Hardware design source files

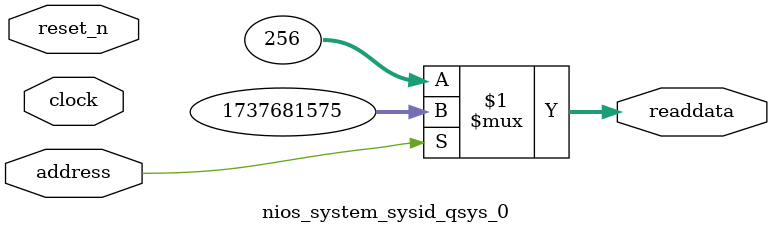
<source format=v>



// synthesis translate_off
`timescale 1ns / 1ps
// synthesis translate_on

// turn off superfluous verilog processor warnings 
// altera message_level Level1 
// altera message_off 10034 10035 10036 10037 10230 10240 10030 

module nios_system_sysid_qsys_0 (
               // inputs:
                address,
                clock,
                reset_n,

               // outputs:
                readdata
             )
;

  output  [ 31: 0] readdata;
  input            address;
  input            clock;
  input            reset_n;

  wire    [ 31: 0] readdata;
  //control_slave, which is an e_avalon_slave
  assign readdata = address ? 1737681575 : 256;

endmodule



</source>
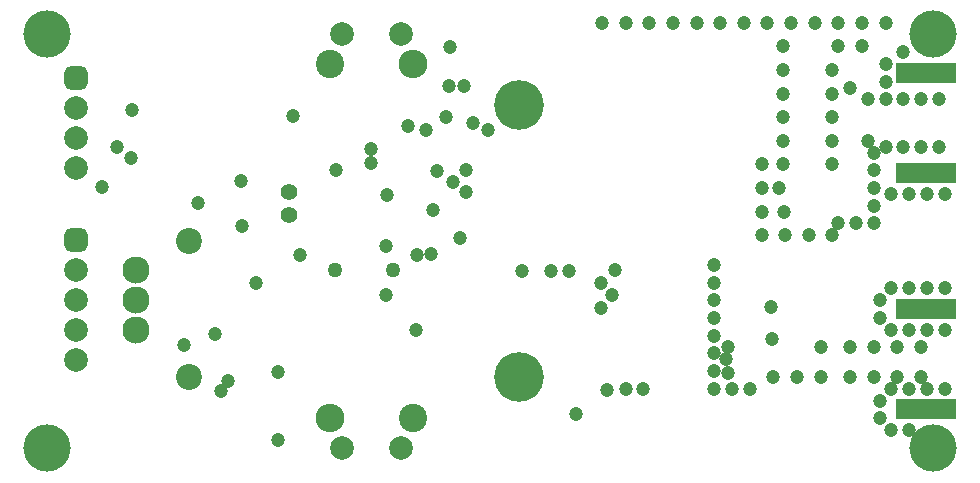
<source format=gbs>
G04*
G04 #@! TF.GenerationSoftware,Altium Limited,Altium Designer,18.1.1 (9)*
G04*
G04 Layer_Color=16711935*
%FSLAX42Y42*%
%MOMM*%
G71*
G01*
G75*
%ADD23R,5.10X1.80*%
%ADD29C,1.26*%
%ADD30C,2.00*%
%ADD31O,2.45X2.40*%
%ADD32C,2.40*%
G04:AMPARAMS|DCode=33|XSize=2mm|YSize=2mm|CornerRadius=0.55mm|HoleSize=0mm|Usage=FLASHONLY|Rotation=270.000|XOffset=0mm|YOffset=0mm|HoleType=Round|Shape=RoundedRectangle|*
%AMROUNDEDRECTD33*
21,1,2.00,0.90,0,0,270.0*
21,1,0.90,2.00,0,0,270.0*
1,1,1.10,-0.45,-0.45*
1,1,1.10,-0.45,0.45*
1,1,1.10,0.45,0.45*
1,1,1.10,0.45,-0.45*
%
%ADD33ROUNDEDRECTD33*%
%ADD34C,1.40*%
%ADD35C,2.20*%
%ADD36C,4.20*%
%ADD37C,2.30*%
%ADD38C,1.20*%
%ADD39C,4.00*%
D23*
X7693Y1425D02*
D03*
Y575D02*
D03*
Y2575D02*
D03*
Y3425D02*
D03*
D29*
X2690Y1760D02*
D03*
X3178D02*
D03*
D30*
X3250Y3750D02*
D03*
X2750D02*
D03*
X500Y2619D02*
D03*
Y3127D02*
D03*
Y2873D02*
D03*
Y1500D02*
D03*
Y1754D02*
D03*
Y1246D02*
D03*
Y992D02*
D03*
X3250Y250D02*
D03*
X2750D02*
D03*
D31*
X3350Y3500D02*
D03*
X2650Y500D02*
D03*
D32*
X2650Y3500D02*
D03*
X3350Y500D02*
D03*
D33*
X500Y3381D02*
D03*
Y2008D02*
D03*
D34*
X2300Y2420D02*
D03*
Y2220D02*
D03*
D35*
X1450Y850D02*
D03*
Y2000D02*
D03*
D36*
X4250Y850D02*
D03*
Y3150D02*
D03*
D37*
X1000Y1246D02*
D03*
Y1754D02*
D03*
Y1500D02*
D03*
D38*
X6900Y2050D02*
D03*
X6700D02*
D03*
X6500D02*
D03*
X6300D02*
D03*
X6050Y750D02*
D03*
X6200D02*
D03*
X5900D02*
D03*
X7300Y650D02*
D03*
X7150Y3650D02*
D03*
X6950D02*
D03*
X7350Y3850D02*
D03*
X7150D02*
D03*
X6950D02*
D03*
X6750D02*
D03*
X6550D02*
D03*
X6350D02*
D03*
X6150D02*
D03*
X5950D02*
D03*
X5750D02*
D03*
X5550D02*
D03*
X5350D02*
D03*
X5150D02*
D03*
X4950D02*
D03*
X5300Y750D02*
D03*
X5150D02*
D03*
X7500Y3600D02*
D03*
X7350Y3500D02*
D03*
Y3350D02*
D03*
X7800Y3200D02*
D03*
X7650D02*
D03*
X7500D02*
D03*
X7350D02*
D03*
X7200D02*
D03*
X7050Y3300D02*
D03*
X7850Y2400D02*
D03*
X7700D02*
D03*
X7550D02*
D03*
X7400D02*
D03*
X7800Y2800D02*
D03*
X7650D02*
D03*
X7200Y2850D02*
D03*
X7500Y2800D02*
D03*
X7350D02*
D03*
X7250Y2750D02*
D03*
Y2600D02*
D03*
Y2450D02*
D03*
Y2300D02*
D03*
Y2150D02*
D03*
X7100D02*
D03*
X6950D02*
D03*
X6300Y2250D02*
D03*
Y2450D02*
D03*
Y2650D02*
D03*
X6000Y1000D02*
D03*
X5900Y900D02*
D03*
Y1050D02*
D03*
Y1200D02*
D03*
Y1350D02*
D03*
Y1500D02*
D03*
Y1650D02*
D03*
Y1800D02*
D03*
X6450Y2450D02*
D03*
X6900Y3450D02*
D03*
Y3250D02*
D03*
Y3050D02*
D03*
Y2850D02*
D03*
Y2650D02*
D03*
X7300Y500D02*
D03*
X7400Y400D02*
D03*
Y750D02*
D03*
X7550D02*
D03*
Y400D02*
D03*
X7850Y750D02*
D03*
X7700D02*
D03*
X7400Y1250D02*
D03*
X7850D02*
D03*
X7700D02*
D03*
X7550D02*
D03*
X7300Y1350D02*
D03*
Y1500D02*
D03*
X7400Y1600D02*
D03*
X7550D02*
D03*
X7700D02*
D03*
X7850D02*
D03*
X7650Y1100D02*
D03*
X7450D02*
D03*
X7250D02*
D03*
X7050D02*
D03*
X6800D02*
D03*
X7650Y850D02*
D03*
X7450D02*
D03*
X7250D02*
D03*
X7050D02*
D03*
X6800D02*
D03*
X6600D02*
D03*
X6400D02*
D03*
X6390Y1170D02*
D03*
X6380Y1440D02*
D03*
X3860Y3000D02*
D03*
X3980Y2940D02*
D03*
X970Y3110D02*
D03*
X3750Y2030D02*
D03*
X6020Y1100D02*
D03*
X6020Y880D02*
D03*
X6480Y3650D02*
D03*
X4990Y740D02*
D03*
X4730Y540D02*
D03*
X2210Y320D02*
D03*
X2210Y890D02*
D03*
X1723Y730D02*
D03*
X1780Y820D02*
D03*
X1900Y2130D02*
D03*
X1890Y2510D02*
D03*
X1530Y2320D02*
D03*
X6490Y2250D02*
D03*
X6480Y2650D02*
D03*
X5060Y1760D02*
D03*
X4270Y1750D02*
D03*
X4520D02*
D03*
X4670D02*
D03*
X3690Y2500D02*
D03*
X3800Y2600D02*
D03*
X3520Y2260D02*
D03*
X2330Y3060D02*
D03*
X2700Y2600D02*
D03*
X3120Y1960D02*
D03*
X3505Y1895D02*
D03*
X2390Y1880D02*
D03*
X1410Y1120D02*
D03*
X1670Y1210D02*
D03*
X2020Y1650D02*
D03*
X960Y2700D02*
D03*
X720Y2460D02*
D03*
X840Y2800D02*
D03*
X3375Y1245D02*
D03*
X3380Y1880D02*
D03*
X3800Y2420D02*
D03*
X3550Y2590D02*
D03*
X4940Y1430D02*
D03*
X5030Y1540D02*
D03*
X4940Y1650D02*
D03*
X3130Y2390D02*
D03*
X3458Y2942D02*
D03*
X2990Y2660D02*
D03*
X2990Y2780D02*
D03*
X3310Y2975D02*
D03*
X3630Y3050D02*
D03*
X3780Y3310D02*
D03*
X3660Y3640D02*
D03*
X3650Y3310D02*
D03*
X6480Y2850D02*
D03*
Y3050D02*
D03*
Y3250D02*
D03*
Y3450D02*
D03*
X3120Y1540D02*
D03*
D39*
X250Y250D02*
D03*
Y3750D02*
D03*
X7750Y250D02*
D03*
Y3750D02*
D03*
M02*

</source>
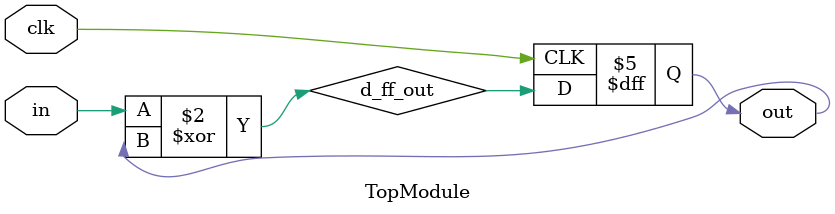
<source format=sv>
module TopModule (
    input logic clk,
    input logic in,
    output logic out
);

    logic d_ff_out;

    // Combinational logic for XOR
    always @(*) begin
        d_ff_out = in ^ out;
    end

    // D flip-flop
    always @(posedge clk) begin
        out <= d_ff_out;
    end

    // Initialize out to zero in simulation
    initial begin
        out = 1'b0;
    end

endmodule
</source>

ACTIVITY - Filter the records above and copy every line that contains the word "synthesis".

COMPLETED EXERCISE -
// synthesis translate_off
// synthesis translate_on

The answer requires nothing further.